Adana’da köklü usta-çıraklık ilişkisi yoktur. Son yıllarda yöreyi gezen Sıvaslı âşıkların etkisiyle gelişmeye başlamıştır. Belli kurallara bağlı bir disipline sahip değildir. Dağlık yöredeki âşıkların birbirlerini görüp, bağlantı kurmaları son yıllarda mümkün olabilmiştir.
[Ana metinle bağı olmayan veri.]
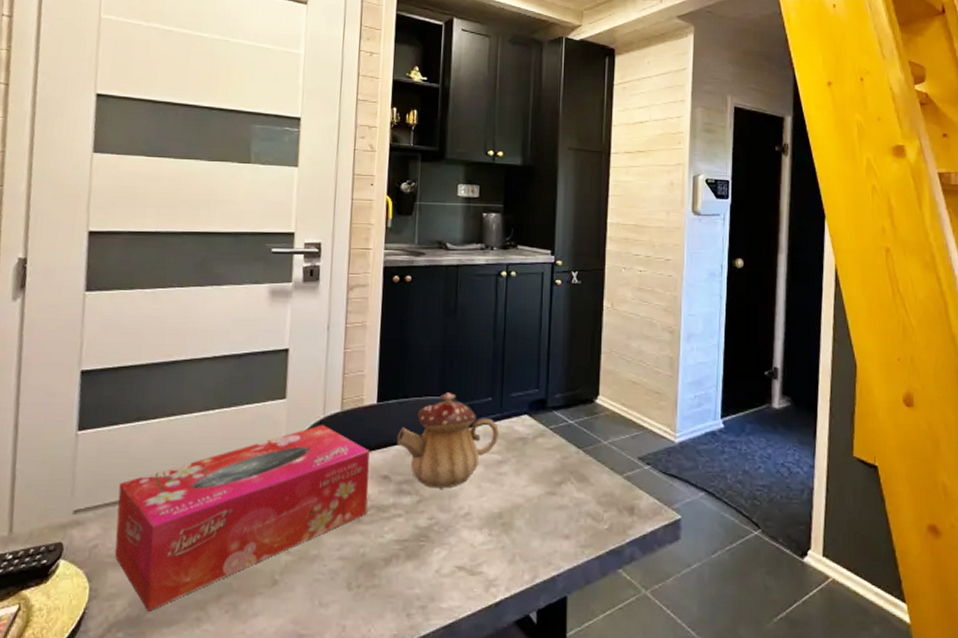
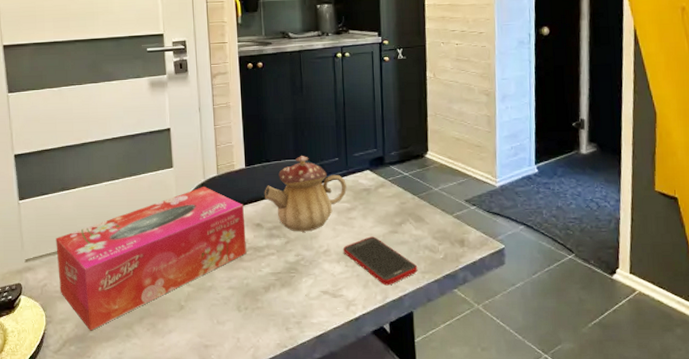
cell phone: none [487,498,577,562] -> present [342,236,418,286]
Bir ustanın yanına kapılanıp yıllarca yanında kalan, ayak almayı, saz çalmayı öğrenen, mahlasını alan, ustasıyla diyar diyar dolaşan ve icazet aldıktan sonra Adana’yı terk ederek şiir söyleyen âşık yoktur. Özellikle Adanalı âşıkların 1960’lı yıllarda Sıvaslı âşıklarla tanışmalarından sonra saz çalanların sayısı hızla artmıştır.

Adana’da Âşıklık geleneğinin geleceği hakkında bir yargıya varmak için zaman erkendir. Adanalı âşıklar halktaki gelişimi ve değişimi yakaladıklarında yeni özü ve biçimiyle Adana âşıklık geleneği yaşamağa devam edecektir. Adanalı âşıklar bugün az da ola seslenecek kitle bulabilmektedirler.


 

[1] Osman Turgut: Adana’da Yaşayan Âşıklık Geleneği (Yayınlanmamış Yüksek Lisans Tezi), s. 101

[2] Osman Taşkaya (Feymani) ile 2.12.1995 tarihinde Kadirli, Azaplı Köyü’nde yapılan görüşmede tesbit edilmiştir.

[3] Osman Turgut: Adana’da ... s. 101

[4] A.g.y. s. 35

[5] Âşık Feymani, Kadirli / Azaplı Köyü’nde 2.12.1995 tarihinde yapılan özel görüşme.